En el caso de Los miserables, gracias a la intervención y misericordia de un alto personaje de la iglesia, Jean Valjean cambiará radicalmente su vida y su forma de pensar. Y aquí habría que volver a detenerse a reflexionar sobre este cambio radical del personaje propiciada por la intervención del eclesiástico a quien le había robado sus candelabros de oro. La misericordia del otro -podríamos decir- salva al héroe de la recaída, y termina por transformarlo completamente en un ser redimido. Bien podríamos leer así el supuesto mensaje del autor, insinuando que los individuos actúan de acuerdo a la manera como son tratados y vistos por la sociedad, por los otros, y particularmente por el otro, individualizado en este caso como alto representante de la iglesia. Es decir, la novela agrega nuevamente una hipótesis más a la larga lista que ha venido generando desde un comienzo, esta vez completamente plausible desde el punto de vista de la psicología de nuestro tiempo. Gracias al perdón del otro, del obispo en este caso, Jean Valjean quedará libre de las garras de la justicia, transformándose en el futuro prácticamente en una especie de santo benefactor de la humanidad: el señor Magdalena, propietario de una fábrica y benefactor del pueblo. Pero la historia continúa, no termina allí, como bien podría haberlo hecho. Victor Hugo continúa su larga exposición sobre la vida del personaje, agregándole nuevas tramas, nuevos problemas que vienen a realzar la temática que estamos hablando, del problema del Poder y de las leyes como agentes ejecutores de ese Poder, configuradas por los hombres para blindarse y protegerse de los otros, pero armas mortíferas cuando son mal interpretadas.

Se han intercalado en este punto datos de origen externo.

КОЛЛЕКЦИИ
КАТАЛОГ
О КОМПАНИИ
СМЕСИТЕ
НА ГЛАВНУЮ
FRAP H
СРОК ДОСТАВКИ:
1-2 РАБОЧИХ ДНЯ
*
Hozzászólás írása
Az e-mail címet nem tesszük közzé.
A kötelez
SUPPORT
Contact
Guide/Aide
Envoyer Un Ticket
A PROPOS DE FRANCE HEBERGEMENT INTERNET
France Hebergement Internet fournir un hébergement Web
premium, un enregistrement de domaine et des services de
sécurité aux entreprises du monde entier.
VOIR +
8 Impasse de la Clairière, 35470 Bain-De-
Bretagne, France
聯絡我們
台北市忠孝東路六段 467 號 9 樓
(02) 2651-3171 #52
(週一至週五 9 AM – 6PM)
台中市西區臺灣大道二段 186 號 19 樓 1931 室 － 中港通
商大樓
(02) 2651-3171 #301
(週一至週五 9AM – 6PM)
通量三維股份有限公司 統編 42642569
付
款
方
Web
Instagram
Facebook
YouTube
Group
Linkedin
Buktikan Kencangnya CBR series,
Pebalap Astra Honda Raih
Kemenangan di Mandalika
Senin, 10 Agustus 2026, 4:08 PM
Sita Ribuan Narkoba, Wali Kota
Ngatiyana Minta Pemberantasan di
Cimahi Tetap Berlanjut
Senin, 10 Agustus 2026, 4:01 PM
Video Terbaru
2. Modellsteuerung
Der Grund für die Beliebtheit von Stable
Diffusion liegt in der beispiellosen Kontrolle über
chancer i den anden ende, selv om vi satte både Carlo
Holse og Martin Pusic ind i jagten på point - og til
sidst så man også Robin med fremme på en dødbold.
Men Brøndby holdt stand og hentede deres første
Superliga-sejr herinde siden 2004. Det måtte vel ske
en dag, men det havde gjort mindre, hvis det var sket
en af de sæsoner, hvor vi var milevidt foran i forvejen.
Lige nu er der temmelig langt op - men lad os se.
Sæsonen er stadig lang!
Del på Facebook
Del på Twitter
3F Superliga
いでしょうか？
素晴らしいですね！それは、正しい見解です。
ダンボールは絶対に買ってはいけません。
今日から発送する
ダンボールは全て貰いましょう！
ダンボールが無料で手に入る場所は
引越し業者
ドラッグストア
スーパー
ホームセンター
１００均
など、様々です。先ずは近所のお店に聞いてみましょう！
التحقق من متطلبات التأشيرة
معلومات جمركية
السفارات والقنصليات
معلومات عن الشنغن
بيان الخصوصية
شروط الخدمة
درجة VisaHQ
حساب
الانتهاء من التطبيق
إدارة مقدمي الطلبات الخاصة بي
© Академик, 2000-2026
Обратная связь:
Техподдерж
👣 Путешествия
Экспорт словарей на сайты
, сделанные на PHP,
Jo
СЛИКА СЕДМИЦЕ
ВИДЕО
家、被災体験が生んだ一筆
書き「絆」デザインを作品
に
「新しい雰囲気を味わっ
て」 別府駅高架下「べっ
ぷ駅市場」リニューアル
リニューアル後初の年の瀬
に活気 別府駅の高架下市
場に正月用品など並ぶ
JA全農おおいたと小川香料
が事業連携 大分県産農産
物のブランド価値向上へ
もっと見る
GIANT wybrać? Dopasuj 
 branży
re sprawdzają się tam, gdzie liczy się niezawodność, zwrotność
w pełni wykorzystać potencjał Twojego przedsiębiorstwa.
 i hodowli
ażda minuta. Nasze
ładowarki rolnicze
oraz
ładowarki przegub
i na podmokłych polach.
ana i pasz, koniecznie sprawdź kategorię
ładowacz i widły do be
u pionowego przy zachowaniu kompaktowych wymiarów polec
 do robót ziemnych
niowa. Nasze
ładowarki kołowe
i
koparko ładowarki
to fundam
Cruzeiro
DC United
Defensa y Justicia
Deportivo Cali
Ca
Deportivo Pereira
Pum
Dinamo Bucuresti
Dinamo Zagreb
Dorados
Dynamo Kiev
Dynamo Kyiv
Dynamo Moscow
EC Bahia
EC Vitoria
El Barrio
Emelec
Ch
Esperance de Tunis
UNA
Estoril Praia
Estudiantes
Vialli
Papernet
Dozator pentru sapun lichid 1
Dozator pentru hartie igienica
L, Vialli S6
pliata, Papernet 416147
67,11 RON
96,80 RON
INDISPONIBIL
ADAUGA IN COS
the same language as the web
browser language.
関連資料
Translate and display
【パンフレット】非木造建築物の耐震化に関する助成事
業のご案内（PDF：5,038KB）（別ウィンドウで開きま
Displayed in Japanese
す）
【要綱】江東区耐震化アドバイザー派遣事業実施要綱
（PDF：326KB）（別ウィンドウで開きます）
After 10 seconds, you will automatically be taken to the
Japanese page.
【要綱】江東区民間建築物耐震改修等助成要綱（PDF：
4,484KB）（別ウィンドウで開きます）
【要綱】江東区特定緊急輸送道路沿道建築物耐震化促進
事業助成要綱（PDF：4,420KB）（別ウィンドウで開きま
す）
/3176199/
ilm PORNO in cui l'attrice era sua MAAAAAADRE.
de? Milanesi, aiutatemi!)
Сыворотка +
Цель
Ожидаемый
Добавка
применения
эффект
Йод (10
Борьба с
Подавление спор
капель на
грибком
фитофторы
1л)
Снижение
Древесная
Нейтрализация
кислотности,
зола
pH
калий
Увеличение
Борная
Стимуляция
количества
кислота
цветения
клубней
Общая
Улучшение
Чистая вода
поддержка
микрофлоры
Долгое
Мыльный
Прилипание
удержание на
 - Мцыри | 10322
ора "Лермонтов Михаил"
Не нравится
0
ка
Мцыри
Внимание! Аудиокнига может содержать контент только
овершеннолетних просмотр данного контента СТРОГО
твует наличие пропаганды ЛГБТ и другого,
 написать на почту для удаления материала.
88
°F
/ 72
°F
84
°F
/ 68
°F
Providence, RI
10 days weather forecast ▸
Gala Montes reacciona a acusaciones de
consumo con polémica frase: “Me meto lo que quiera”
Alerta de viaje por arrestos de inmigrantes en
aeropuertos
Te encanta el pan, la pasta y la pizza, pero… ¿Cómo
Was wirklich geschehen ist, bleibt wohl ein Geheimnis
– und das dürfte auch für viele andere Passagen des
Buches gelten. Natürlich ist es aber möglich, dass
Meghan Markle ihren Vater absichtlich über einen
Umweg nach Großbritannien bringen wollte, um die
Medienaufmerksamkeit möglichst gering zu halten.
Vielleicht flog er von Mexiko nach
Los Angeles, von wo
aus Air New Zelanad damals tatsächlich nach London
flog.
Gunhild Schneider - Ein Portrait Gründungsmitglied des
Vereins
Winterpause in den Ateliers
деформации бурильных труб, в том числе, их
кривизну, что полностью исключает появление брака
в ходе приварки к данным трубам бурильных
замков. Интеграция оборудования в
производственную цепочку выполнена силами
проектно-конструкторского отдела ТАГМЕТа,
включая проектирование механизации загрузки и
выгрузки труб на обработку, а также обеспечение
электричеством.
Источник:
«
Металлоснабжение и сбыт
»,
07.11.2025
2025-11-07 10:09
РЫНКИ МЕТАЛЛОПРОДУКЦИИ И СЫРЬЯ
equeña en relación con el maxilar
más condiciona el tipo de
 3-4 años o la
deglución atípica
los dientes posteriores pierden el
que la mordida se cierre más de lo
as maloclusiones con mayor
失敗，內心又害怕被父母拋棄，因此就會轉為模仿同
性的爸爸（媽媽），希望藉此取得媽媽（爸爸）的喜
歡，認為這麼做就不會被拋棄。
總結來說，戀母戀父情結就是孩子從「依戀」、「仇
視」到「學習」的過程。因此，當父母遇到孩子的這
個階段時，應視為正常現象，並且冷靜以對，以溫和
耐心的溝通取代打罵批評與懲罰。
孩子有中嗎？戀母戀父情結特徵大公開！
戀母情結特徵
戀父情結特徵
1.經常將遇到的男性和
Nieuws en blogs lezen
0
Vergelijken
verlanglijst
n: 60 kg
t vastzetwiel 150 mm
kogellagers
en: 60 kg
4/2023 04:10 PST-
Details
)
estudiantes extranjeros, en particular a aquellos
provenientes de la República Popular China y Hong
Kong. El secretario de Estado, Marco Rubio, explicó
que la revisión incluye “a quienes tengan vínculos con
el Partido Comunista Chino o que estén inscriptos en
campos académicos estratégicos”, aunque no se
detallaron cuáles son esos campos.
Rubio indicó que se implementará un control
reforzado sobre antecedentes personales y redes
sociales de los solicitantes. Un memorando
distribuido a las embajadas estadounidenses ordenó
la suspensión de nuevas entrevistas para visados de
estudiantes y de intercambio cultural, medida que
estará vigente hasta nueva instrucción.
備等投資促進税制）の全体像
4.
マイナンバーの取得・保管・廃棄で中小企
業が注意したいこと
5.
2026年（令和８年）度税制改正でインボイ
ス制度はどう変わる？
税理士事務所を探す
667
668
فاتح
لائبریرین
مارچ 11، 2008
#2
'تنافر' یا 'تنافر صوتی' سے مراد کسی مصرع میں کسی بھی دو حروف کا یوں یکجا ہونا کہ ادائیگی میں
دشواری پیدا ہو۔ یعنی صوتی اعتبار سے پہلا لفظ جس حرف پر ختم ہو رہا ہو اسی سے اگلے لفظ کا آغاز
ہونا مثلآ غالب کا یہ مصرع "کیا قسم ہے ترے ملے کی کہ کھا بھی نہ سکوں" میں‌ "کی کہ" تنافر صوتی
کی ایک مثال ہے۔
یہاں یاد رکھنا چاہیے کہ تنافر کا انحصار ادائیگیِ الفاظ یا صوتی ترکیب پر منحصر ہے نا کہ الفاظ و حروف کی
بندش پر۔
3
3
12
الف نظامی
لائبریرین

La presencia permanente del policía Javert a lo largo de la obra, podríamos interpretarla también como la compañía implacable de la conciencia, de esa conciencia culposa que acompaña a los ciudadanos y al hombre de todos los tiempos. Este sabueso que no se rinde, inquebrantable, que está siempre detrás de su presa, y quien aparece en los momentos más sorprendentes del relato, simboliza también la ley y el poder omnipotente del estado sobre los hombres, un poder que  discrimina a ciegas, que castiga a justos por pecadores, y que tampoco perdona, porque descree de la naturaleza humana, en su capacidad y posibilidad de rehabilitación. Castiga, condena, y niega toda posibilidad de reivindicación, transformándose en la principal negación de su propio sentido: corregir conductas. Sin embargo, y posiblemente hacia allá nos lleva el final de la novela, la ley no puede ser de otra manera, porque de lo contrario, pierde todo su valor y su poder.

Javert es el prototipo del personaje racionalista puro. Es el hombre que interpreta los hechos y a las personas como rotundos. Mira y actúa de acuerdo a principios claramente establecidos y debidamente jerarquizados. Representa al iluminismo, a esa diosa razón que cambiaría el mundo, que traería la felicidad y el goce, tras ser regulado por leyes precisas y concisas para controlar a los hombres. Sin embargo, la novela nos muestra cuánto se equivoca Javert, al punto que en muchos pasajes quisiéramos verlo desaparecer para siempre, porque descubrimos en él a un autómata más que a un ser humano de carne y hueso, incapaz de sentir piedad por el otro.

Miguel de Loyola – El Quisco – Lecturas y relecturas de verano.